Wie ist die albanische Mafia organisiert?
Sie formiert sich um starke Familienbindungen beziehungsweise Clan-Strukturen. Dabei handelt es sich hauptsächlich um Familienclans. Doch es gibt auch Stadt-, Bezirks- und regionale Clans. Diese Clans werden von gemeinsamen Machtzentren, die sich normalerweise in Albanien oder Kosovo befinden, gesteuert oder zumindest koordiniert.

Was macht sie gefährlich?
Sie sind teilweise auch politisch sehr einflussreich. Dies ist in erster Linie auf den Jugoslawienkrieg zurückzuführen. Damals waren die Ministerpräsidenten und Regierungschefs von Albanien, Serbien und dem heutigen Kosovo in die Drogengeschäfte verstrickt. Auch heute nehmen diese Personen Einfluss auf die Drogengeschäfte. Zudem hat die albanische Mafia ein grosses Bargeldvermögen, das sie wiederum in illegale Geschäfte investieren kann. Ausserdem verfügen sie über ein grosses Waffenarsenal und eine gute Ausbildung im Umgang mit Waffen. Und die Polizei weiss wenig über ihre Struktur. Das ist auch eine Herausforderung für Ermittler.

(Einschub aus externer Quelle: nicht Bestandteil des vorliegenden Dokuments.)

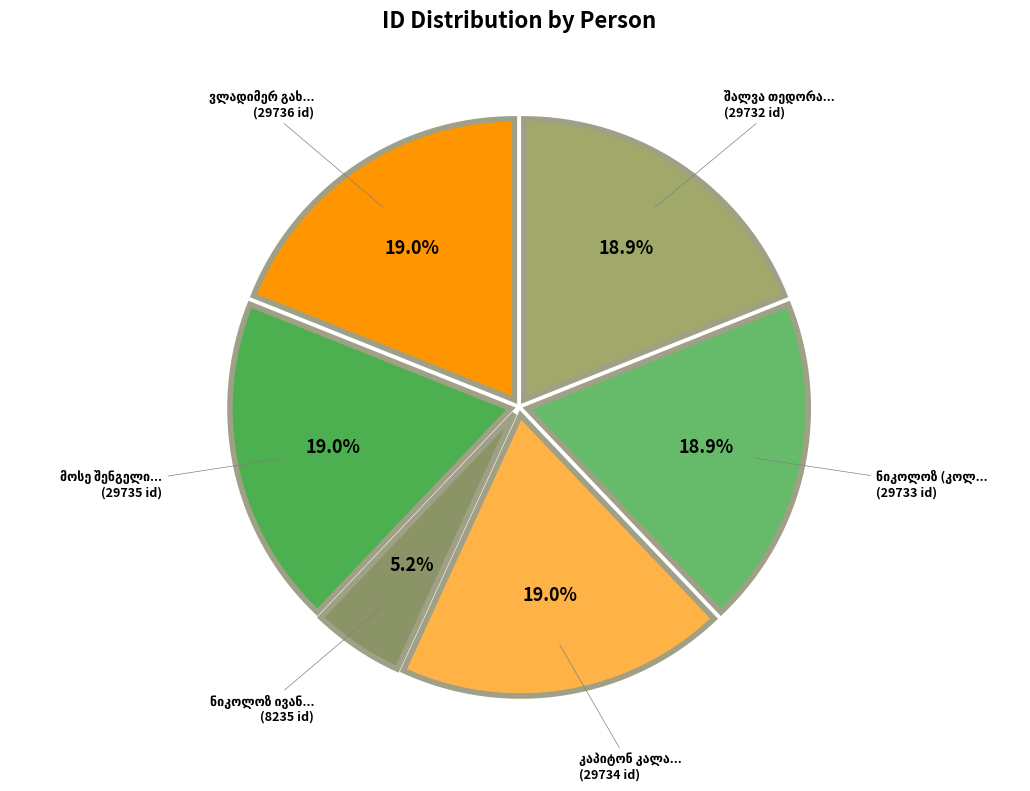

Rank the categories by value from highest to lowest.

ვლადიმერ გახოკიძე, მოსე შენგელია, კაპიტონ კალანდაძე, ნიკოლოზ (კოლია) ბეკოშვილი, შალვა თედორაშვილი, ნიკოლოზ ივანეს ძე შენგელია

Auch bei der Aufklärung der Schiesserei in Basel?
Wenn man nur den Mord untersucht, ist das bestimmt einfacher, als wenn man die Strukturen dieses Clans aufdecken will.

Könnten die albanische Drogenmafia in der Schweiz zunehmend Einfluss nehmen und auch für die Bevölkerung ein Problem werden?
Nein, genauso wenig wie die italienische Mafia. Die Bevölkerung muss nicht viel befürchten. Meist finden solche Racheakte in der eigenen Community statt.